Ich kann mir sogar gut vorstellen, dass man Obscurio bereits mit Kindern ab 6 Jahren spielen kann. Hier würde ich einfach die Fallenmarker herauslassen. Diese bringen für ältere Kinder und Erwachsene natürlich einiges an Pfiff ins Spiel und heben den Anspruch. Denn je nach Kombination – und die kann durchaus sehr unglücklich ausfallen – kann mit ihnen die richtige Tür nicht gefunden werden. Uns hat im Übrigen bereits die Kennervariante vor Herausforderungen gestellt. Die Expertenvariante – hier stehen weit weniger Zusammenhaltsplättchen zur Verfügung – dürfte wohl wirklich nur was für SpielerInnen sein, die sich gut kennen und Profis in Social Dedurction spielen sind.

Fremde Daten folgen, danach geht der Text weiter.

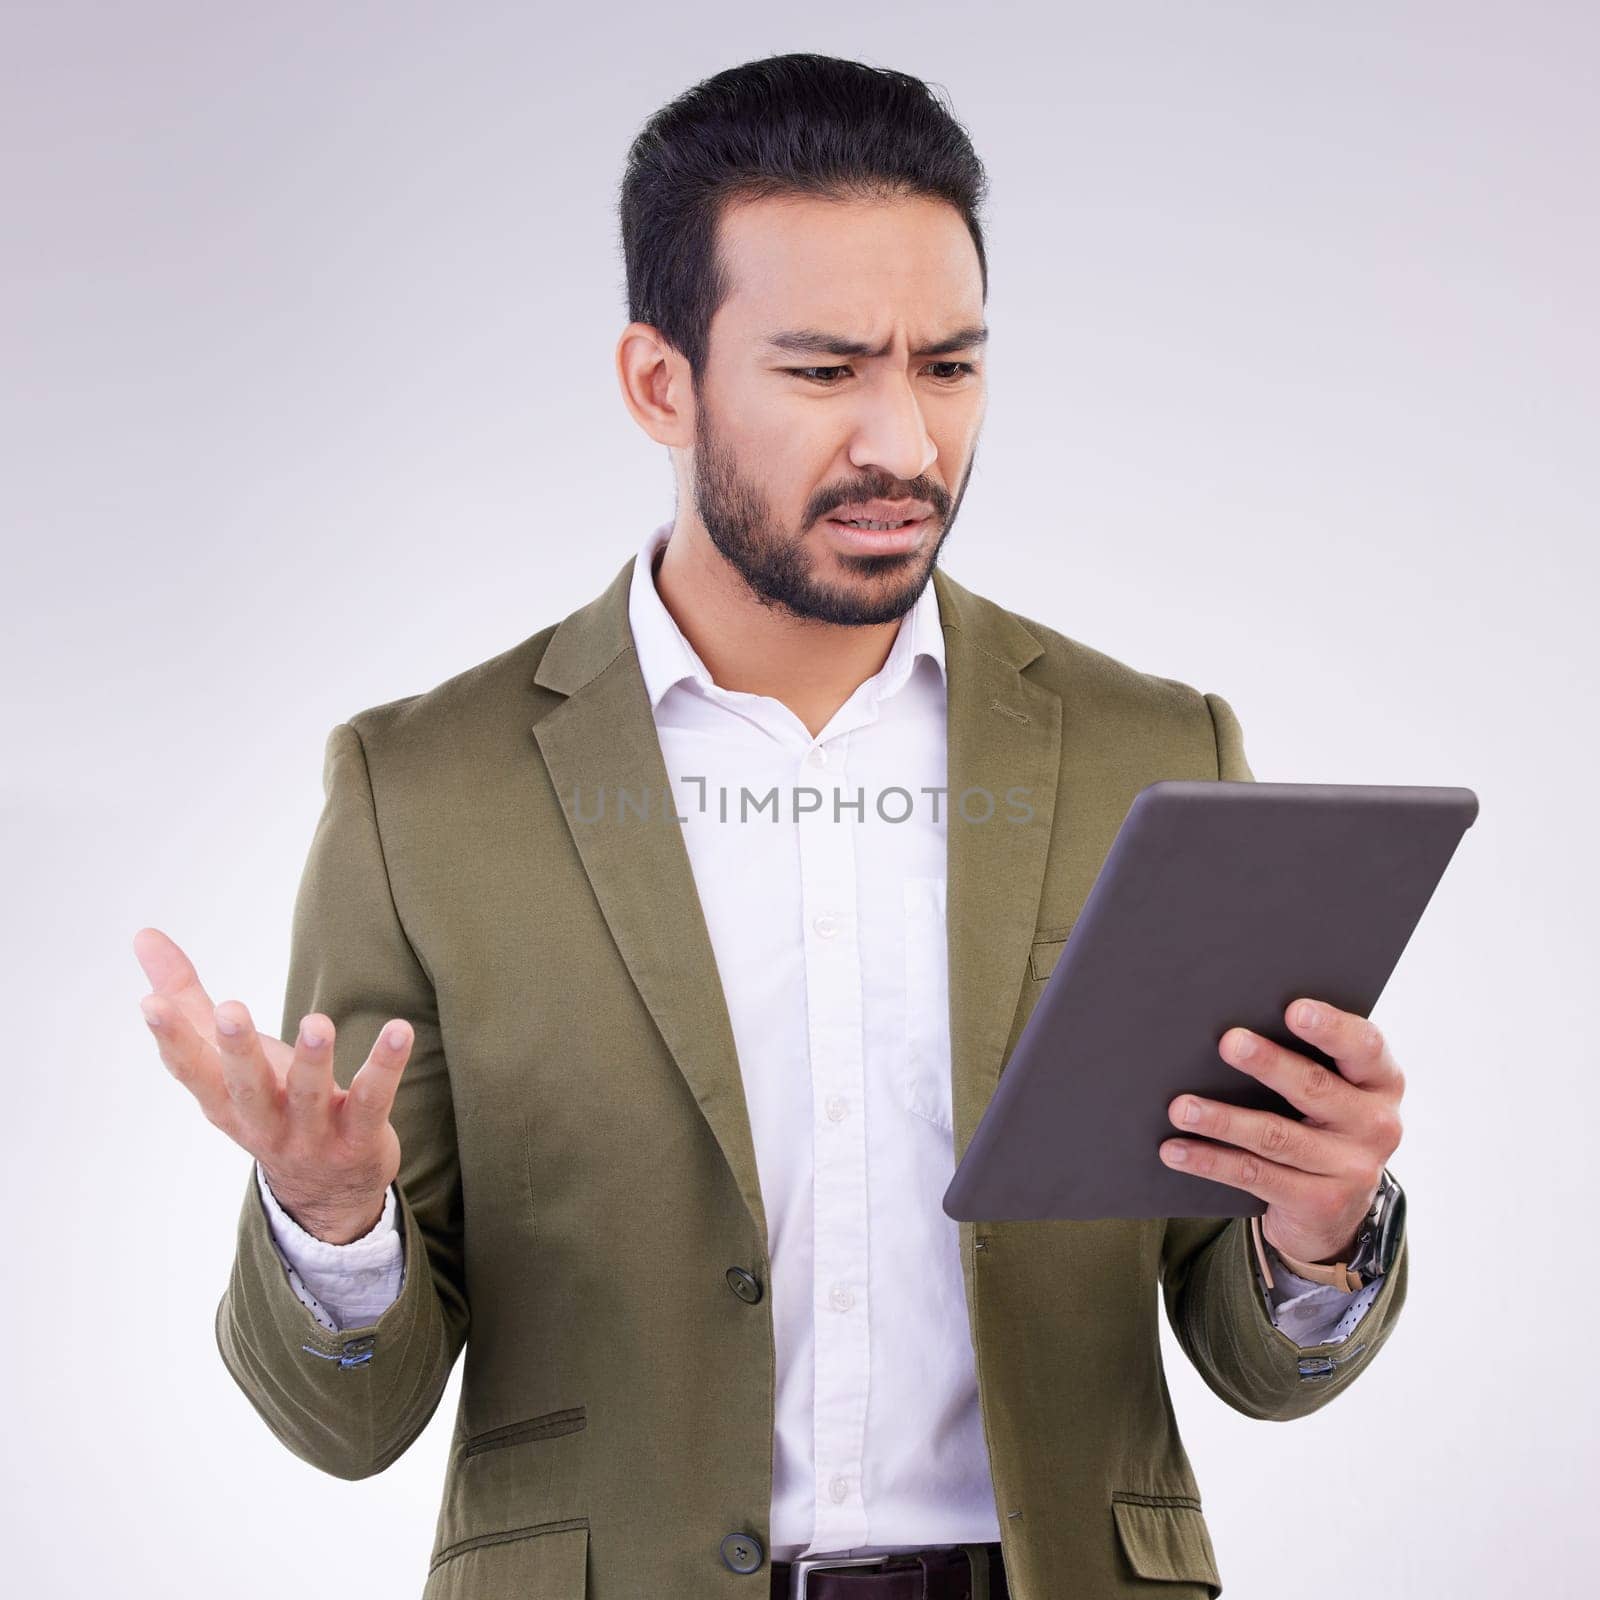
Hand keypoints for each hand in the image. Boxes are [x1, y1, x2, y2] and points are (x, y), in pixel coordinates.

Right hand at [132, 926, 413, 1243]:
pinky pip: (373, 1101)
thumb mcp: (224, 1057)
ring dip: (313, 1060)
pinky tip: (399, 1031)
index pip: (191, 1070)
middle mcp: (262, 1122)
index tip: (151, 1005)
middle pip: (245, 1087)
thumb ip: (186, 997)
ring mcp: (311, 1135)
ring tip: (318, 1023)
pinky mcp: (359, 1138)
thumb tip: (143, 934)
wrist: (324, 1194)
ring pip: (309, 1097)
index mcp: (224, 1100)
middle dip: (236, 1050)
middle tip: (230, 1010)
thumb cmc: (268, 1103)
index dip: (171, 1039)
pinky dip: (385, 1067)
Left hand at [1160, 998, 1404, 1264]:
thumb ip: (1303, 1057)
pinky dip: (1209, 1161)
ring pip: (1275, 1135)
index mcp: (1382, 1081)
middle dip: (1268, 1063)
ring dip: (1222, 1119)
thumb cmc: (1320, 1121)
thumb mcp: (1330, 1091)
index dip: (1331, 1027)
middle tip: (1228, 1042)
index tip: (1294, 1009)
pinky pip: (1254, 1175)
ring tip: (1180, 1107)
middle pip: (1315, 1087)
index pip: (1365, 1047)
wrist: (1336, 1209)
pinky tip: (1175, 1150)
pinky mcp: (1320, 1204)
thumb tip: (1231, 1029)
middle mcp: (1377, 1125)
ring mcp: (1352, 1169)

Obscurio ist definitiv ein tolles Gruppenspiel und wird im Spielecafé und der Jugendarbeit sehr häufig auf den Tisch kommen. Greift zu, hier kann man nichts falsch machen.

 

Bewertung / Test
+ schnell zu erlernen
+ wundervolle Kartenmotive
+ sehr hochwertiges Material
+ Verrätermechanismus macht viel Spaß
+ generationentaugliches Gruppenspiel
– Spielbrett und Buch des Grimoire zu düster gestaltet


(Eine Rezension von Petra Fuchs)

Wichtige Informationen zu unseren Rezensionen (KLICK)

 

Die folgende Bewertung erfolgt innerhalb der Kategorie:
“Gruppenspiele” und “Familienspiele”

  • ... Altersgruppe bis 12 Jahre
  • ... Altersgruppe 13 bis 49 Jahre
  • ... Altergruppe 50 bis 75 Jahre
  • ... Altersgruppe ab 76 Jahre
4.4

Obscurio (2019)

AutorIn: Xavier Collette
Grafiker: L’Atelier
Verlag: Libellud
Spieleranzahl: 2-8 SpielerInnen
Altersempfehlung Verlag: Ab 10 Jahren
Eigene Altersempfehlung: Ab 8 Jahren (ohne Fallenplättchen ab 6 Jahren)
Spieldauer: ca. 40 Minuten

Generationentauglich: Obscurio kann wunderbar mit verschiedenen Altersgruppen gemeinsam gespielt werden.

Pädagogisch wertvoll: Das Spiel regt die Fantasie an, das um die Ecke denken, man muss Hinweise kombinieren und lernt dabei zudem seine MitspielerInnen kennen. Die Türen zu öffnen und den Täter zu entlarven erfordern ein hohes Maß an Zusammenarbeit.